Major League Soccer Commissioner Don Garber’s annual state of the league address and question-and-answer session with reporters on Tuesday dealt with all the topics that have become typical in 2020, such as coping with financial losses because of COVID-19 and what affect it will have on next season.
There was one topic that clearly boosted his spirits.
“I’m smiling now,” he said on a Zoom call with reporters when asked about the progress of St. Louis City SC in its first months of existence. “Even in the darkness there is light.”
The franchise is just over a year old and City won’t begin play until 2023, a start date pushed back one year by COVID, but the team’s ticket sales and first big hire, technical director Lutz Pfannenstiel, have been more than encouraging.
“One of the bright lights this year was all the progress in St. Louis and my discussions with Andy Taylor and Carolyn (Kindle Betz), and they are so optimistic about MLS and so passionate about the city of St. Louis,” Garber said. “Their brand launch was spectacular, (it’s a) terrific logo, they have done an enormous amount of work both on and off the field. Hiring Lutz as their sporting director was bold and I think will give them the positioning of one of those clubs that’s going to have a European way of going about how they are developing players, and you’ll probably see that in some of the players they ultimately sign.”
Ultimately, what gets the league office’s attention is generating revenue, and the team is doing that even though they have yet to sell a ticket.

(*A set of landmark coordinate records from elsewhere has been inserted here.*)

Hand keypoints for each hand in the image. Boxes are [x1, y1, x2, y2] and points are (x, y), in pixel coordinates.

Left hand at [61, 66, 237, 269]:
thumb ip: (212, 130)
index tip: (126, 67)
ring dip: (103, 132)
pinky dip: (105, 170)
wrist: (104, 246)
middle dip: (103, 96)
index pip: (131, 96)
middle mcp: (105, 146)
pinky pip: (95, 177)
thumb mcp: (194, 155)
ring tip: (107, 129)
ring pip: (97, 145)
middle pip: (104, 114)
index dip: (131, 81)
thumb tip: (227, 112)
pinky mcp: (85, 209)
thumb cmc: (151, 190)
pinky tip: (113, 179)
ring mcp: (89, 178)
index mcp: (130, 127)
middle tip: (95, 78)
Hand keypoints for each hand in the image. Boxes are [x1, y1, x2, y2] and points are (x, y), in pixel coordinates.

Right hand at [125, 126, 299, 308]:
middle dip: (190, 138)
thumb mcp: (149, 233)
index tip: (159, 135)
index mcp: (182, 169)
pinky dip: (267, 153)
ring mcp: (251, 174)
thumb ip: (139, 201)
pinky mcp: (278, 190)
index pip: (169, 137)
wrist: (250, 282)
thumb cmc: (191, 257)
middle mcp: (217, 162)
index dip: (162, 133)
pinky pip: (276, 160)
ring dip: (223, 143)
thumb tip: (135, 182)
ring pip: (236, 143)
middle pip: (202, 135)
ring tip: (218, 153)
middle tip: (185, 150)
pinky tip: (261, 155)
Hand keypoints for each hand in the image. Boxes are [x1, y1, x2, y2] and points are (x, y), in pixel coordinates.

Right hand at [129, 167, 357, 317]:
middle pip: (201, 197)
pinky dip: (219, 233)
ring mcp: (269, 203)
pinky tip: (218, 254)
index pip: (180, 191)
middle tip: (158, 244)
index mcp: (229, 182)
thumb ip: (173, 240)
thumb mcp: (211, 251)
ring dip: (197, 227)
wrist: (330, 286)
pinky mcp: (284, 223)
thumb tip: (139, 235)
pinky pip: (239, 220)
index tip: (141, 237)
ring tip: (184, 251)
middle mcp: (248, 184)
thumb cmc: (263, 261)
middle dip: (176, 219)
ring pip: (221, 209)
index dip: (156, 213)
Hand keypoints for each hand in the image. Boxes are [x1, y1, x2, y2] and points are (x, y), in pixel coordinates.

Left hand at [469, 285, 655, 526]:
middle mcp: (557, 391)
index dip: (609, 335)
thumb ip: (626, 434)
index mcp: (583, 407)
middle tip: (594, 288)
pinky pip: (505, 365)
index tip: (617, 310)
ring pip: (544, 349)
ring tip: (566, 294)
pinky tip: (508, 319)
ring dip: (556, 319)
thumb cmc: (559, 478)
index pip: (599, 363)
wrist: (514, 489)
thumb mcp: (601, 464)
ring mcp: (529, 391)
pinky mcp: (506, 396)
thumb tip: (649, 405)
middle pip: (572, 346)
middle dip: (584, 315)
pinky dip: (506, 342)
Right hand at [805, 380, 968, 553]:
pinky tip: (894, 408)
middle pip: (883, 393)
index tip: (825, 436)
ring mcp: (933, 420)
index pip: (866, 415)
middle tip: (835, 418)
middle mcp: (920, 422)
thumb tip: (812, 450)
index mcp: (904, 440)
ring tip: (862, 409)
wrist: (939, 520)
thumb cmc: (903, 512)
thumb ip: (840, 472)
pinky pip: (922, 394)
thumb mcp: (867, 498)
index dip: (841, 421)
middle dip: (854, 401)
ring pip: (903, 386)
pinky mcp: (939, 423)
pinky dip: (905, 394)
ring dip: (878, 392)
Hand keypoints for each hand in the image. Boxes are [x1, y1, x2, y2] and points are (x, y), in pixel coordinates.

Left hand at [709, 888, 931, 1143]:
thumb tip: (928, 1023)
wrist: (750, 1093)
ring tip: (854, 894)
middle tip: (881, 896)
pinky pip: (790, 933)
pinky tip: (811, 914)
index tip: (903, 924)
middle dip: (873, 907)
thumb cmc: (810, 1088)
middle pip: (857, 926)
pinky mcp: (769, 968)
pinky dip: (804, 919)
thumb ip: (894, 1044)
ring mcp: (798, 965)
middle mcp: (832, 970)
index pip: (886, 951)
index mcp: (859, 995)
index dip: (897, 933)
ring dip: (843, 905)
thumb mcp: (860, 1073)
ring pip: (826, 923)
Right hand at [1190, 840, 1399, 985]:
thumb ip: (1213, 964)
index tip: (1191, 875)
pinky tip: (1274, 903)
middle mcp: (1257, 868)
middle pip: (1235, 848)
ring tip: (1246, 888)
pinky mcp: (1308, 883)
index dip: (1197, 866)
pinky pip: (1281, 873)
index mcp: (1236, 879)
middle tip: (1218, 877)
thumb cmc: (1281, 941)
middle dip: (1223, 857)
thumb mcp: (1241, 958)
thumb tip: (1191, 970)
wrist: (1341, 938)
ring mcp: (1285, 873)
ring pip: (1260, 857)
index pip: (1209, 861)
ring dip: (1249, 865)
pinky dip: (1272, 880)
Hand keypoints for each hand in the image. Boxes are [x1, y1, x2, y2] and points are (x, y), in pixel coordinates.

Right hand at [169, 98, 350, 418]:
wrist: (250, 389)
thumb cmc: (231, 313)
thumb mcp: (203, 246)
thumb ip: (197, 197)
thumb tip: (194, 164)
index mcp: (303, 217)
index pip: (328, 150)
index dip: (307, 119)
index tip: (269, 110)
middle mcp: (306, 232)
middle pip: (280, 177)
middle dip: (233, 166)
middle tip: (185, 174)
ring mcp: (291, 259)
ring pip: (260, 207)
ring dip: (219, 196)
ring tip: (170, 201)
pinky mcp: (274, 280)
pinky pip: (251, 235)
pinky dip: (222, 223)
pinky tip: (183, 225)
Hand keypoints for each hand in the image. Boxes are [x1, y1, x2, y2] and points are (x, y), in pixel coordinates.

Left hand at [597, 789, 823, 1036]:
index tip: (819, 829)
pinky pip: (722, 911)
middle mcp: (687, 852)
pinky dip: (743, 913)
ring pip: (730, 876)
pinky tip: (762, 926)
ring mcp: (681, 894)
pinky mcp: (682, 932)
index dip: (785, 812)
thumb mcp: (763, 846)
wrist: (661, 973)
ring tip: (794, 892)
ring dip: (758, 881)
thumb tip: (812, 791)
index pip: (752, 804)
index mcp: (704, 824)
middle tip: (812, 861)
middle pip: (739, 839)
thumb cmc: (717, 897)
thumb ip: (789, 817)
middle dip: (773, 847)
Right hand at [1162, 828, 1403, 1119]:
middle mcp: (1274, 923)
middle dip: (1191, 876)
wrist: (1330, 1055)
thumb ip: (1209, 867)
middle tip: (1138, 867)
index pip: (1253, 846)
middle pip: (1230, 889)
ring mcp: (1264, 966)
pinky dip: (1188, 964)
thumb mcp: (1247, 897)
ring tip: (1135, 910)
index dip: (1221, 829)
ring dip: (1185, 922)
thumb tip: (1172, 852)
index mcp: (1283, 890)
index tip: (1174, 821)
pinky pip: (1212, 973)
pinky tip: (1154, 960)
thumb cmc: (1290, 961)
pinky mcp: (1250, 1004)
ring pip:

“It’s crazy,” Garber said. “Thirty thousand season-ticket deposits in 15 minutes. I don’t know how that computer could handle that many requests in that short a time. They have 50,000 seats reserved in one day, in 24 hours, and now they’re working to convert all those (to sales). I saw a few days ago their latest renditions for the stadium and the whole project, going from the Gateway (Arch) all the way up the big boulevard. It’s going to be fantastic. Carolyn and her group are very involved in different committees, and Andy and Carolyn attend board meetings; this is going to be fun. It’s going to be great for St. Louis, a long time coming.”
Garber closed his thoughts on St. Louis with the story of the time he ran into Yogi Berra, the Hall of Fame catcher for the New York Yankees and native of The Hill in St. Louis. They were in Montclair, N.J., where both lived.
“I once bumped into him in a local deli,” Garber said, “and I said, ‘Yogi, I just heard about this movie, The Game of Their Lives, about the 1950 World Cup team primarily with players from The Hill.’ I said, ‘Yogi, did you know any of those guys,’ and Yogi wasn’t that old, but he said to me, ‘Don, I was a better soccer player than I was a baseball player.’ So I know there’s great, great history in the city of St. Louis. A lot of good things are going to come out of that city.”